▸ **Records contained in a dataset**
****

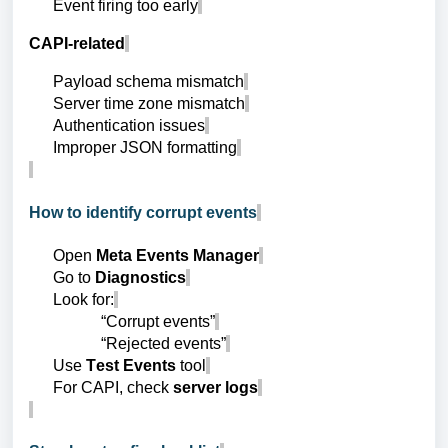
Event firing too early
CAPI-related
Payload schema mismatch
Server time zone mismatch
Authentication issues
Improper JSON formatting
How to identify corrupt events
Open
Meta Events Manager
Go to
Diagnostics
Look for:
“Corrupt events”
“Rejected events”
Use
Test Events
tool
For CAPI, check
server logs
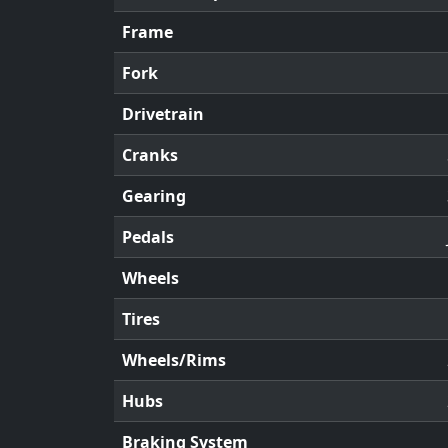
Frame
Fork
Drivetrain
Cranks
Gearing
Pedals
Wheels
Tires
Wheels/Rims
Hubs
Braking System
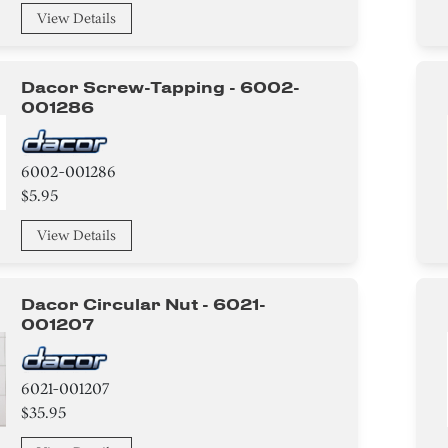
View Details
Dacor Screw-Tapping - 6002-
001286
6002-001286
$5.95
View Details
Dacor Circular Nut - 6021-
001207
6021-001207
$35.95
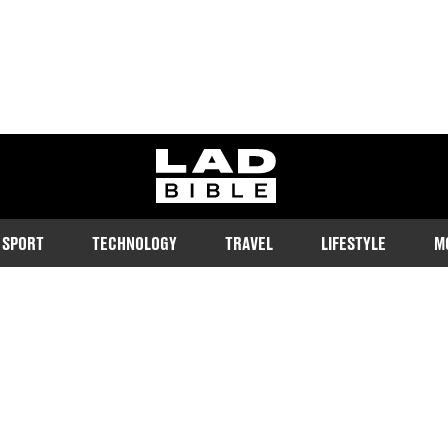
ladbible homepage
SPORT
TECHNOLOGY
TRAVEL
LIFESTYLE
M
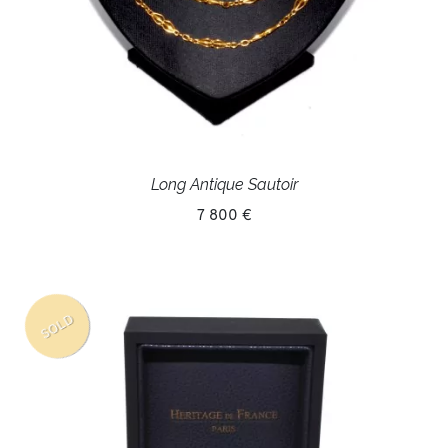
Long Antique Sautoir
7 800 €
SOLD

****

▸ **PROBLEM TO SOLVE**
Copy every line from the entries that contains the word "Dacor".

▸ **RESULT**
Dacor Screw-Tapping - 6002-
Dacor Circular Nut - 6021-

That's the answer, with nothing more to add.